> _Materials provided_

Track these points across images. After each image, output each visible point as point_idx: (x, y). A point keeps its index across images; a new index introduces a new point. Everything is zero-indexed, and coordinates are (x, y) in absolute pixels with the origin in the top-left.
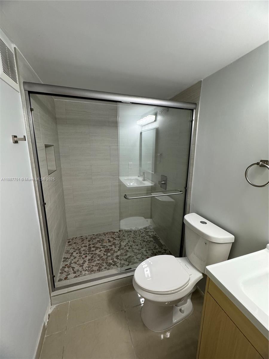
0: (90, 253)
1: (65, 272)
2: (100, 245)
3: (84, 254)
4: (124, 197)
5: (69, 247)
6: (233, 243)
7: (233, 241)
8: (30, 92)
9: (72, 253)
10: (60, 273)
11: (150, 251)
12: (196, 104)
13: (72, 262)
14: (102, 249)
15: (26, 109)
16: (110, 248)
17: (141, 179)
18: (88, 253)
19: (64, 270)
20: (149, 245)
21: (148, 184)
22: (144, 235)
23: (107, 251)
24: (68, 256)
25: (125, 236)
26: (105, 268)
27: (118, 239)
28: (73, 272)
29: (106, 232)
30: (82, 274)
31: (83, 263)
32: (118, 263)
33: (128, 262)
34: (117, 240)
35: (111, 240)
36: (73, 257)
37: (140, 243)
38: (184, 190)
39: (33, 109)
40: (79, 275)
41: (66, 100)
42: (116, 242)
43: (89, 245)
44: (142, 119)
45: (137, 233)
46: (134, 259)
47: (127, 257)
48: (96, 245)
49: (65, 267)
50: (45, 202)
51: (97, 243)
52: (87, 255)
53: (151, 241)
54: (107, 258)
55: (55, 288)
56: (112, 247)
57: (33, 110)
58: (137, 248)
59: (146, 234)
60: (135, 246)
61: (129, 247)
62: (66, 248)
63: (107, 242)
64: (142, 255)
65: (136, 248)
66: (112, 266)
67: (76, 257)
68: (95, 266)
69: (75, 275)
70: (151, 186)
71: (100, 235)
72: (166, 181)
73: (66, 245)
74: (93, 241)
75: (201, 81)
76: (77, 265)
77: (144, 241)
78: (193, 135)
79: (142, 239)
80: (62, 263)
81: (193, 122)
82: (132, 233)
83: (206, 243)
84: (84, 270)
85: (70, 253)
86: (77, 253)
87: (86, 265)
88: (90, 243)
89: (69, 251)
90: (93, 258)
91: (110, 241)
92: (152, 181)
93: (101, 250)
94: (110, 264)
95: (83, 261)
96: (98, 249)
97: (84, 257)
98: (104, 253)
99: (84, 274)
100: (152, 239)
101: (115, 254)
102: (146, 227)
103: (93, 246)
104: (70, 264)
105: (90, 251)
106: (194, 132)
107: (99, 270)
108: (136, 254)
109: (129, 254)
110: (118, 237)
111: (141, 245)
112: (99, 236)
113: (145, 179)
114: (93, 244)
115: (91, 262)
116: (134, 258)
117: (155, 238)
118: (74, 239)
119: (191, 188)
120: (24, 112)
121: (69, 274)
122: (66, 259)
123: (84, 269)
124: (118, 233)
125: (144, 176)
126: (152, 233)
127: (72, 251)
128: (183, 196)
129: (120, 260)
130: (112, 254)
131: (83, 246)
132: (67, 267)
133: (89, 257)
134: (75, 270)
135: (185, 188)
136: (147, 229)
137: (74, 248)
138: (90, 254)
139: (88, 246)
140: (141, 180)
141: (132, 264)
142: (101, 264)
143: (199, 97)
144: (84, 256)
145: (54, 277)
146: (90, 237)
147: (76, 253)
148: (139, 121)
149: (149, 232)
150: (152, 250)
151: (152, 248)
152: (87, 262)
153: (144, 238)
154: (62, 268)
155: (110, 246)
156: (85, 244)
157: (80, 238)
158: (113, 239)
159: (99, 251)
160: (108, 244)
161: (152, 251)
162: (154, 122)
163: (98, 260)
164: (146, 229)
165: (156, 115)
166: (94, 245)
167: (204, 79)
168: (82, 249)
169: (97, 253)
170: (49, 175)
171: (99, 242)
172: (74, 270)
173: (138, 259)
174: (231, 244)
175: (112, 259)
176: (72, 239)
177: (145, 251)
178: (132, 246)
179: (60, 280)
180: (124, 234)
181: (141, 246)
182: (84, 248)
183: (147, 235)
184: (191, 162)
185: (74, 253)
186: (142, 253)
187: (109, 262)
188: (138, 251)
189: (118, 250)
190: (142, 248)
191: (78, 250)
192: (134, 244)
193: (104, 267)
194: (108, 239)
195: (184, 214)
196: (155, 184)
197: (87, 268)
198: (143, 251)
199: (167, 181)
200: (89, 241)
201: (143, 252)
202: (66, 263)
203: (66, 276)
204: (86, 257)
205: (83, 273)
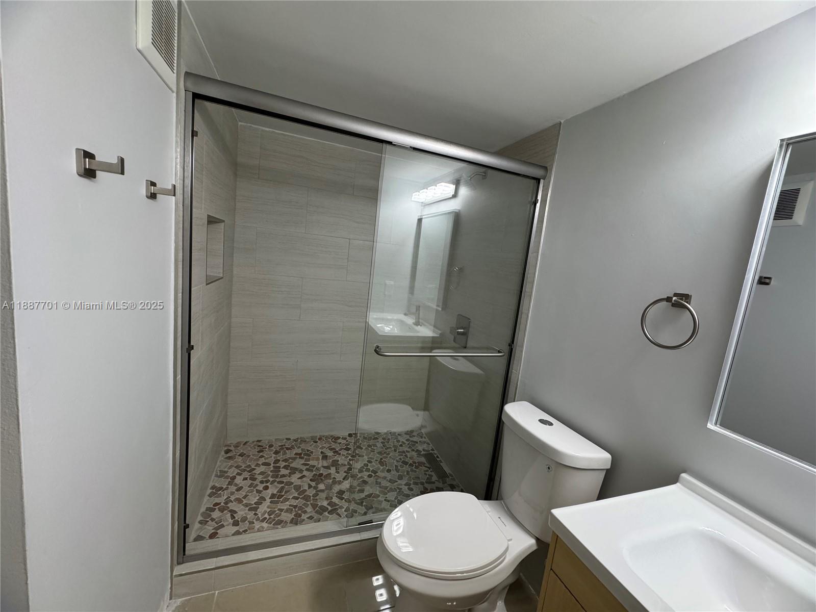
0: (275, 481)
1: (213, 520)
2: (303, 464)
3: (262, 482)
4: (376, 351)
5: (227, 462)
6: (607, 470)
7: (609, 467)
8: (196, 96)
9: (234, 478)
10: (200, 522)
11: (417, 486)
12: (545, 168)
13: (232, 498)
14: (305, 473)
15: (183, 131)
16: (324, 472)
17: (410, 321)
18: (271, 479)
19: (210, 515)
20: (415, 472)
21: (426, 332)
22: (405, 449)
23: (318, 478)
24: (223, 483)
25: (362, 448)
26: (311, 518)
27: (345, 452)
28: (231, 521)
29: (318, 435)
30: (254, 526)
31: (259, 503)
32: (341, 507)
33: (366, 509)
34: (343, 455)
35: (330, 453)
36: (236, 488)
37: (396, 466)
38: (506, 349)
39: (197, 132)
40: (246, 531)
41: (264, 128)
42: (339, 459)
43: (277, 461)
44: (425, 190)
45: (390, 443)
46: (379, 501)
47: (364, 496)
48: (292, 462)
49: (213, 510)
50: (192, 344)
51: (294, 459)
52: (268, 484)
53: (421, 464)
54: (316, 495)
55: (184, 554)
56: (330, 471)
57: (197, 136)
58: (389, 476)
59: (410, 447)
60: (383, 471)
61: (370, 473)
62: (218, 463)
63: (318, 459)
64: (397, 494)
65: (385, 478)
66: (326, 513)
67: (242, 487)
68: (287, 511)
69: (236, 529)
70: (433, 337)
71: (303, 441)
72: (467, 328)
73: (221, 458)
74: (285, 453)
75: (561, 123)
76: (242, 507)
77: (405, 463)
78: (536, 232)
79: (402, 457)
80: (206, 498)
81: (538, 205)
82: (378, 442)
83: (549, 468)
84: (258, 519)
85: (227, 477)
86: (245, 479)
87: (265, 508)
88: (279, 458)
89: (226, 472)
90: (283, 494)
91: (327, 456)
92: (434, 326)
93: (304, 476)
94: (323, 509)
95: (258, 498)
96: (295, 473)
97: (261, 489)
98: (311, 483)
99: (258, 529)
100: (423, 460)
101: (337, 488)
102: (412, 432)
103: (285, 464)
104: (226, 503)
105: (277, 477)
106: (537, 227)
107: (294, 522)
108: (385, 491)
109: (368, 490)
110: (345, 449)
111: (397, 470)
112: (300, 444)
113: (420, 321)
114: (285, 460)
115: (277, 502)
116: (380, 498)
117: (430, 457)
118: (242, 446)
119: (522, 347)
120: (178, 135)
121: (223, 526)
122: (216, 491)
123: (260, 515)
124: (345, 439)
125: (419, 314)
126: (425, 446)
127: (233, 473)
128: (504, 361)
129: (348, 501)
130: (329, 488)
131: (260, 463)
132: (217, 509)
133: (273, 490)
134: (237, 518)
135: (510, 345)
136: (414, 436)
137: (237, 467)
138: (276, 483)
139: (272, 465)
140: (411, 323)
141: (373, 513)
142: (301, 508)
143: (554, 154)
144: (260, 487)
145: (186, 527)
146: (280, 444)
147: (242, 477)
148: (417, 193)
149: (417, 443)
150: (422, 484)
151: (422, 481)
152: (268, 500)
153: (406, 456)
154: (206, 510)
155: (324, 467)
156: (267, 458)
157: (255, 445)
158: (334, 452)
159: (299, 478)
160: (321, 463)
161: (422, 486)
162: (450, 198)
163: (296, 498)
164: (410, 437)
165: (457, 183)
166: (287, 464)
167: (567, 120)
168: (258, 470)
169: (293, 481)
170: (207, 285)
171: (300, 458)
172: (234, 518)
173: (388, 501)
174: (604, 473)
175: (327, 498)
176: (236, 446)
177: (405, 485)
178: (377, 472)
179: (199, 538)
180: (361, 444)
181: (398, 474)
182: (263, 468)
183: (413, 450)
184: (526, 288)
185: (237, 476)
186: (398, 488)
187: (320, 504)
188: (388, 484)
189: (343, 479)
190: (400, 478)
191: (249, 472)
192: (382, 468)
193: (308, 516)
194: (322, 453)
195: (503, 402)
196: (441, 334)
197: (266, 516)
198: (402, 485)
199: (471, 329)
200: (276, 453)
201: (400, 487)
202: (217, 500)
203: (213, 531)
204: (266, 488)
205: (257, 525)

> _Work to be completed_
Write out exactly the lines above from the line with "15: (26, 109)" through the line with "150: (152, 250)", both of them included, and leave out all other lines.

> _Answer space_
15: (26, 109)
16: (110, 248)
17: (141, 179)
18: (88, 253)
19: (64, 270)
20: (149, 245)
21: (148, 184)
22: (144, 235)
23: (107, 251)
24: (68, 256)
25: (125, 236)
26: (105, 268)
27: (118, 239)
28: (73, 272)
29: (106, 232)
30: (82, 274)
31: (83, 263)
32: (118, 263)
33: (128, 262)
34: (117, 240)
35: (111, 240)
36: (73, 257)
37: (140, 243)
38: (184, 190)
39: (33, 109)
40: (79, 275)
41: (66, 100)
42: (116, 242)
43: (89, 245)
44: (142, 119)
45: (137, 233)
46: (134, 259)
47: (127, 257)
48: (96, 245)
49: (65, 267)
50: (45, 202)
51: (97, 243)
52: (87, 255)
53: (151, 241)
54: (107, 258)
55: (55, 288)
56: (112, 247)
57: (33, 110)
58: (137, 248)
59: (146, 234)
60: (135, 246)
61: (129, 247)
62: (66, 248)
63: (107, 242)
64: (142, 255)
65: (136, 248)
66: (112, 266)
67: (76, 257)
68: (95, 266)
69: (75, 275)
70: (151, 186)
71: (100, 235)
72: (166, 181)
73: (66, 245)
74: (93, 241)
75: (201, 81)
76: (77, 265)
77: (144, 241)
78: (193, 135)
79: (142, 239)
80: (62, 263)
81: (193, 122)
82: (132, 233)
83: (206, 243)
84: (84, 270)
85: (70, 253)
86: (77, 253)
87: (86, 265)
88: (90, 243)
89: (69, 251)
90: (93, 258)
91: (110, 241)
92: (152, 181)
93: (101, 250)
94: (110, 264)
95: (83, 261)
96: (98, 249)
97: (84, 257)
98: (104, 253)
99: (84, 274)
100: (152, 239)
101: (115, 254)
102: (146, 227)
103: (93, 246)
104: (70, 264)
105: (90, 251)
106: (194, 132)
107: (99, 270)
108: (136, 254)
109: (129, 254)
110: (118, 237)
111: (141, 245)
112: (99, 236)
113: (145, 179)
114: (93, 244)
115: (91, 262)
116: (134, 258)
117: (155, 238)
118: (74, 239)
119: (191, 188)
120: (24, 112)
121: (69, 274)
122: (66, 259)
123: (84, 269)
124: (118, 233)
125: (144, 176)
126: (152, 233)
127: (72, 251)
128: (183, 196)
129: (120, 260)
130: (112, 254)
131: (83, 246)
132: (67, 267)
133: (89, 257)
134: (75, 270)
135: (185, 188)
136: (147, 229)
137: (74, 248)
138: (90, 254)
139: (88, 246)
140: (141, 180)
141: (132, 264)
142: (101, 264)
143: (199, 97)
144: (84, 256)
145: (54, 277)
146: (90, 237)
147: (76, 253)
148: (139, 121)
149: (149, 232)
150: (152, 250)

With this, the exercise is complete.